How much of a post are you comfortable for AI to write?
As a reader, each whiff of LLM usage is a red flag. If the writer used it, it’s highly probable that I should use another LLM to summarize it.
And if the final copy used it, surely previous stages used it even more, with all that implies. (I assume it’s not the moment to go into that)
As a writer, it’s symmetric. Why should I expect readers to spend effort that I didn’t? Even if they do, how can I be sure that there wasn’t a drift from my original intended meaning?
Since you’re the only one mentioning LLMs I thought I’d ask a couple of things I’d love to understand. Maybe you can point me somewhere to learn more.
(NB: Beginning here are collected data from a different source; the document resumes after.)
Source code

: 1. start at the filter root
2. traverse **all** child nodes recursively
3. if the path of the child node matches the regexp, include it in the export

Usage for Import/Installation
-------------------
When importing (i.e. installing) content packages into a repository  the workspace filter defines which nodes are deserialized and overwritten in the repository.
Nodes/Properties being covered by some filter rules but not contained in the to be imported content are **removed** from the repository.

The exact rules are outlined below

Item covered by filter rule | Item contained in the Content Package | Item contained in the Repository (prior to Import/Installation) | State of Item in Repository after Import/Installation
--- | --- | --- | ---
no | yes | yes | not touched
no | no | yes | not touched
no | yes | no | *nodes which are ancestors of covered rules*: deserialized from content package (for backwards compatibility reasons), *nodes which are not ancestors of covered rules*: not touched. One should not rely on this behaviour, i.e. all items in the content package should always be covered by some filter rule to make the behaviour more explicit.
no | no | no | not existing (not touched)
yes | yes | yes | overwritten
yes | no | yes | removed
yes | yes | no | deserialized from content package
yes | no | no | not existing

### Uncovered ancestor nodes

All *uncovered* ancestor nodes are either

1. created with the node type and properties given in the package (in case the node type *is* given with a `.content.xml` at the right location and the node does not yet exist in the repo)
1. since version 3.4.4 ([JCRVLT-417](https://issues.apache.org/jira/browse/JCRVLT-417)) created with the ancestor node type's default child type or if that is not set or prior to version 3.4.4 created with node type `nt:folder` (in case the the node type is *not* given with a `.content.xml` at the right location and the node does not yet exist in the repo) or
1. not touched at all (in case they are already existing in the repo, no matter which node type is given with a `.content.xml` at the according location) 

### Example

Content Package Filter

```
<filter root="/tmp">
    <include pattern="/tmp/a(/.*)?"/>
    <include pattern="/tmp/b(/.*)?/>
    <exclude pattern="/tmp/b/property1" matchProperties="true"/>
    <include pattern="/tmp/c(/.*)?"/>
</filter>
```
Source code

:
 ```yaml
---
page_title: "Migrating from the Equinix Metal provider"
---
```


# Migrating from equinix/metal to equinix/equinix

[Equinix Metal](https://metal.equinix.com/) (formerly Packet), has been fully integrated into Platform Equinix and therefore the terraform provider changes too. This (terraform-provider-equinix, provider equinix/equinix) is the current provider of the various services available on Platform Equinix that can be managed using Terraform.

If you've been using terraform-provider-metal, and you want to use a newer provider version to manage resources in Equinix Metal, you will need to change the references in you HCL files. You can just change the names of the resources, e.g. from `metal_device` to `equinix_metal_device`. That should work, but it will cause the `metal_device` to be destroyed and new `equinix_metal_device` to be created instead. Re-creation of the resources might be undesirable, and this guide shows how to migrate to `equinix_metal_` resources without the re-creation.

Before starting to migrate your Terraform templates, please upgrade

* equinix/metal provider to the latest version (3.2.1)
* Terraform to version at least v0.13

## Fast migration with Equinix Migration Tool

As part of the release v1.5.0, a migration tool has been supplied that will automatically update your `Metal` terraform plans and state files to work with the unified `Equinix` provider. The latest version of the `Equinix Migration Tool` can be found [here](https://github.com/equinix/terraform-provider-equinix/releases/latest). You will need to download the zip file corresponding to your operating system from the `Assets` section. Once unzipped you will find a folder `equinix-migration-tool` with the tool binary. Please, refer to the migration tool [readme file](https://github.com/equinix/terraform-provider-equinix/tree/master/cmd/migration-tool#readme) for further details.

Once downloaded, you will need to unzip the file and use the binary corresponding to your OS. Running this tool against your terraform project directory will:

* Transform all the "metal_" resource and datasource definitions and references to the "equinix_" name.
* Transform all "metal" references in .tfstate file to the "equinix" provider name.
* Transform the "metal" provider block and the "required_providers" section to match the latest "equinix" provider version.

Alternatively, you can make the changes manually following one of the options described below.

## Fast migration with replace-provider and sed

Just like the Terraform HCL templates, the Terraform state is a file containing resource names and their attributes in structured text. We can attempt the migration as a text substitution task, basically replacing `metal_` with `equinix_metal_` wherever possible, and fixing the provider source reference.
Forecasting is supposed to help us prepare for the future. I just learnt that LLMs seem to be increasingly be used for forecasting—turns out that they’re surprisingly good at it. And LLMs-for-forecasting are used for AI safety work.
This sounds to me very close to assigning a suspected criminal to guide the team of investigators that are investigating the suspected crime.
Furthermore, I hear that this is admitted to be risky some years in the future. While also admitting that we don’t know how the current AI is already so surprisingly good at it. Why isn’t it considered to be risky right now?
Even further, I hear that the reason LLMs are used is because there’s not enough humans to work on this. But given the circularity of these things, I’ll bet that the use of LLMs is also making it difficult for new humans to grow into the job. So this would paint a future of better LLMs forecasting for less humans. Is this so?
In all, this sounds to me like a doom machine that will only fail if forecasting turns out by sheer luck to be useless and/or LLMs turn out by sheer luck to go nowhere.
Or in other words, AI safety work with a good chance of making the problem worse by spawning a double agent.